And this of course would hugely decrease demand.

There’s also the relative weakness of Chinese demand to consider; despite positive spin elsewhere, Chinese customs data cited by Reuters’ Asia Commodities and Energy journalist Clyde Russell shows that January and February saw crude oil imports into the country average 10.4 million barrels per day, down by 1.3% compared to the same period in 2022.

On the supply side, there’s a clear short-term oversupply of crude. The International Energy Agency’s monthly update shows that oil stockpiles are now at 18-month highs — driven partially by increases in Russian production despite ongoing international sanctions.

The IEA believes that ‘world oil supply should comfortably exceed demand in the first half of the year. Much of the supply overhang reflects ample Russian barrels...the country is still shipping roughly the same amount of oil to world markets.’
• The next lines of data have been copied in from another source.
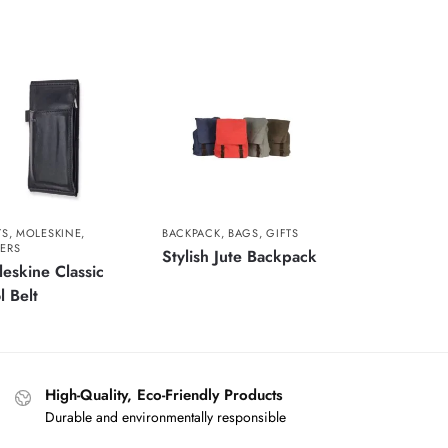
TS
,
MOLESKINE
,
BACKPACK
,
BAGS
,
GIFTS
ERS
Stylish Jute Backpack
eskine Classic
l Belt
High-Quality, Eco-Friendly Products
Durable and environmentally responsible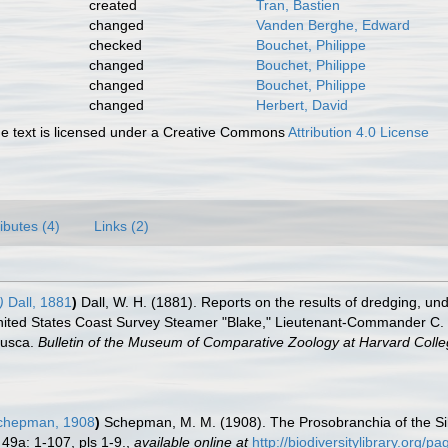
created
Tran, Bastien
changed
Vanden Berghe, Edward
checked
Bouchet, Philippe
changed
Bouchet, Philippe
changed
Bouchet, Philippe
changed
Herbert, David
 text is licensed under a Creative Commons
Attribution 4.0 License
ributes (4)
Links (2)
)
Dall, 1881
)
Dall, W. H. (1881). Reports on the results of dredging, und
nited States Coast Survey Steamer "Blake," Lieutenant-Commander C. D
lusca.
Bulletin of the Museum of Comparative Zoology at Harvard Colle
hepman, 1908
)
Schepman, M. M. (1908). The Prosobranchia of the Si
49a: 1-107, pls 1-9.
,
available online at
http://biodiversitylibrary.org/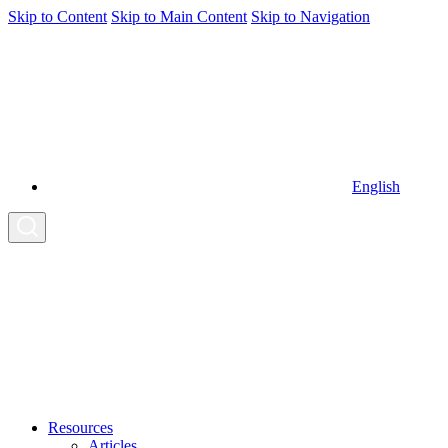
Skip to Content
Skip to Main Content
Skip to Navigation
English
Resources
Articles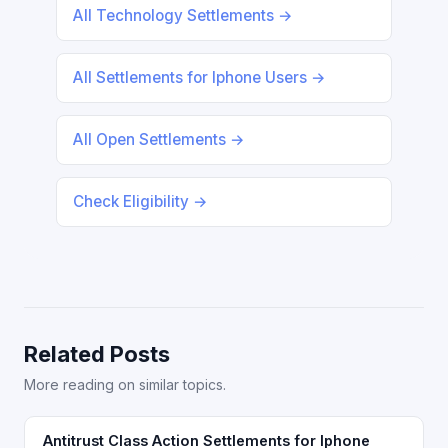
All Technology Settlements →
All Settlements for Iphone Users →
All Open Settlements →
Check Eligibility →
Related Posts
More reading on similar topics.
Antitrust Class Action Settlements for Iphone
Where next for ASX 200 oil stocks?

Falling demand and oversupply could see oil prices — and by extension the best ASX 200 oil stocks — trend lower over the near term.

However, the outlook for oil, bar a cataclysmic economic shock, looks to be more robust from Q3 onwards. The IEA’s view is that Chinese demand will surge back later this year, an opinion also held by the OPEC cartel.
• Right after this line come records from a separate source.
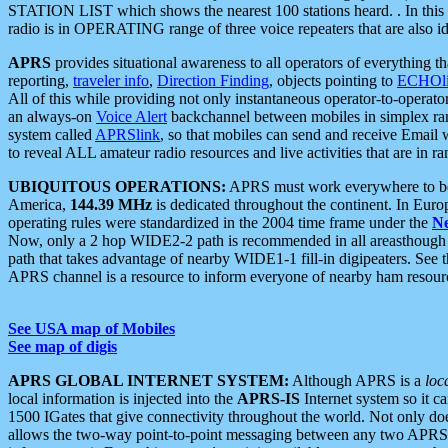
STATION LIST which shows the nearest 100 stations heard. . In this ca
radio is in OPERATING range of three voice repeaters that are also i
APRS
provides situational awareness to all operators of everything th
reporting,
traveler info
,
Direction Finding
, objects pointing to
ECHOli
All of this while providing not only instantaneous operator-to-operat
an always-on
Voice Alert
backchannel between mobiles in simplex ra
system called
APRSlink
, so that mobiles can send and receive Email
to reveal ALL amateur radio resources and live activities that are in ran
UBIQUITOUS OPERATIONS:
APRS must work everywhere to be a
America,
144.39 MHz
is dedicated throughout the continent. In Euro
operating rules were standardized in the 2004 time frame under the
N
Now, only a 2 hop WIDE2-2 path is recommended in all areasthoug
path that takes advantage of nearby WIDE1-1 fill-in digipeaters. See th
APRS channel is a resource to inform everyone of nearby ham resourc
See USA map of Mobiles
See map of digis
APRS GLOBAL INTERNET SYSTEM:
Although APRS is a
loc
local information is injected into the
APRS-IS
Internet system so it 
1500 IGates that give connectivity throughout the world. Not only does 
allows the two-way point-to-point messaging between any two APRS 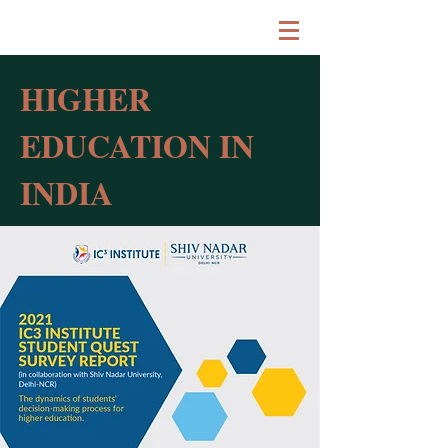
HIGHER
EDUCATION IN
INDIA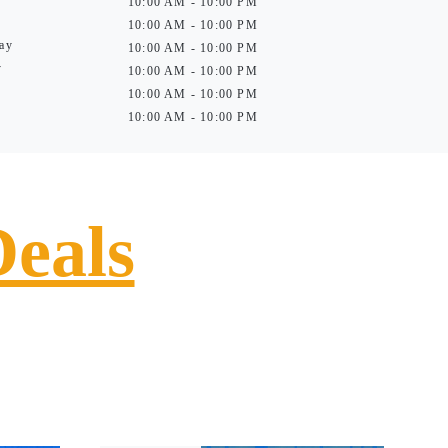
10:00 AM - 10:00 PM
10:00 AM - 10:00 PM
ay
10:00 AM - 10:00 PM
y
10:00 AM - 10:00 PM
10:00 AM - 10:00 PM
10:00 AM - 10:00 PM
Deals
Commonwealth Bank analyst Vivek Dhar agrees that China and India will drive up demand for oil, with ‘deficit risks rising in H2 2023, as global oil supply growth, driven mainly by US, Norway and Brazil, fails to keep up with global oil demand growth.’ Dhar predicts that Brent will be trading for an average of US$88 per barrel through H2.
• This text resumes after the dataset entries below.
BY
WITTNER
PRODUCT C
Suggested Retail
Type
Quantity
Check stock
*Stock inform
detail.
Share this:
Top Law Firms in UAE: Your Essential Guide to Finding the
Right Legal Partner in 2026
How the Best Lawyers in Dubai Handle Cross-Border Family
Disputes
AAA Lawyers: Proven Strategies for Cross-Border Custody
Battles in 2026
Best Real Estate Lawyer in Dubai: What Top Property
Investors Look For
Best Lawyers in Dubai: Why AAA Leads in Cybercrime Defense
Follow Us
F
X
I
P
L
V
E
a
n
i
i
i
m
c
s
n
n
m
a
Meanwhile, Goldman Sachs has slightly revised its forecast down from US$100 to US$94 per barrel by the end of 2023, and to US$97 by H2 2024. In an interview with Bloomberg, its analysts noted that a gradual recovery seems the most likely option after ‘oil prices plunged despite the China demand boom given banking stress, recession fears, and an exodus of investor flows.’

Overall, this could leave ASX 200 oil stocks falling slightly through Q2 before recovering thereafter.